Apple's iPod, "blows away mobile music challengers", according to analysts at Strategy Analytics

While the mobile telecoms industry wants very much to take a slice of Apple's digital music market share, their first-generation devices don['t meet the grade, the analysts said, on the basis of sound quality and usability.

Strategy Analytics' advanced buyer panel performed head-to-head benchmark tests against the iPod and also four leading mobile music-enabled devices: Samsung E720, O2 XM, SEMC V800 and the SPV500.

'Must do better'

Chris Ambrosio, Vice President of device research, added, "With a 20-plus point performance gap in perceived music quality, handset vendors and operators must do better to realize their visions of mobile music revenues and share support."

He observed a massive gap between the usability and sound reproduction consumers demand, and the product offerings available to the market today.

"The next wave of devices from Sony Ericsson (Walkman W600) and Motorola, among others, will have to cross the quality chasm, and provide dedicated music hardware to overcome the weaknesses of these first generation products," he warned.
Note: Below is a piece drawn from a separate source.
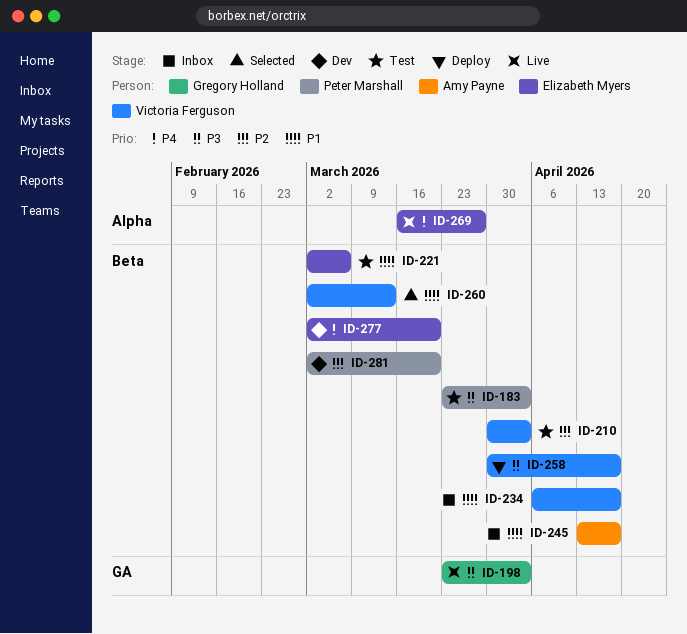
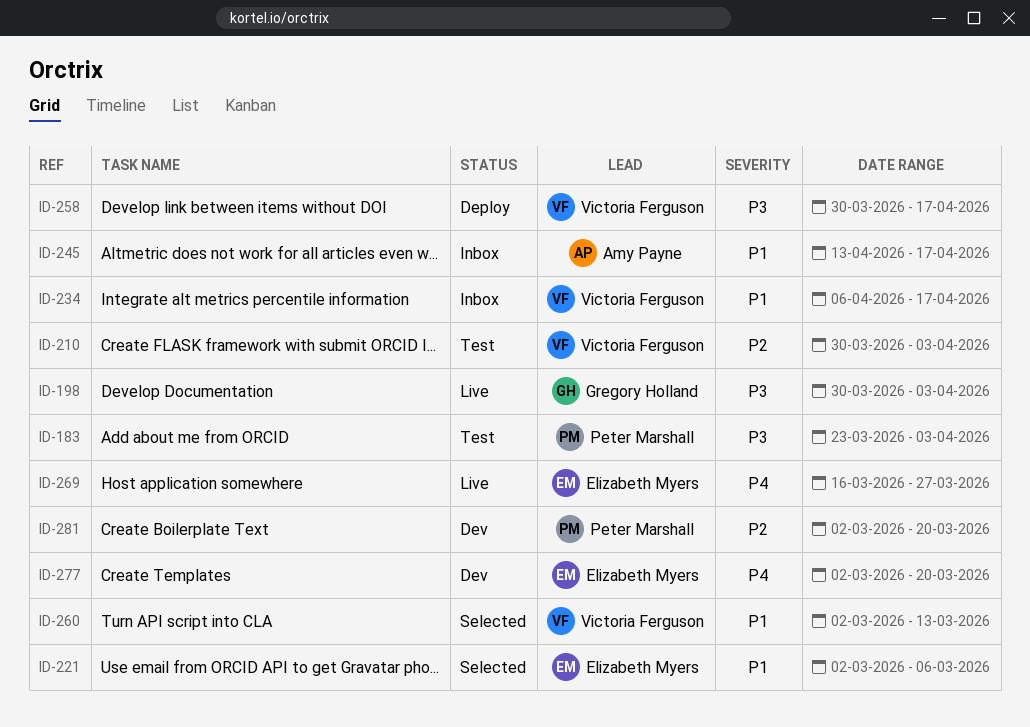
ID-198, start: Mar 23 -> Mar 30
ID-221, status: Test -> Selected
'Mobile music must be interoperable'

Meanwhile at the Music 2.0 conference in the US, music industry analysts observed that, despite the proliferation of mobile phones, the concept of mobile music "speaks to a different segment" of the population.

Jonas Gerber, vice president of business development for ringtone firm Moderati: "Carriers are still working with a 'walled garden' approach to mobile music, creating impenetrable silos that could create customer adoption issues," he said, according to Digital Music News.

"Gerber believes that interoperability is the key to opening up the US market, using the example of SMS text messaging."

Technology plays catch-up

Bandwidth and battery life remain major hurdles to multimedia device. "The iPod has roughly four times the battery life of the average cell phone."

"For now, most agree that the mobile music won't be replacing the iPod anytime soon," the report concludes.

A recent report from the Informa Group also doused mobile operators music dreams.

"Just as cameraphones did not suddenly destroy the digital camera business, MP3-enabled phones will not seriously damage the digital music player market in the immediate future," the analysts said.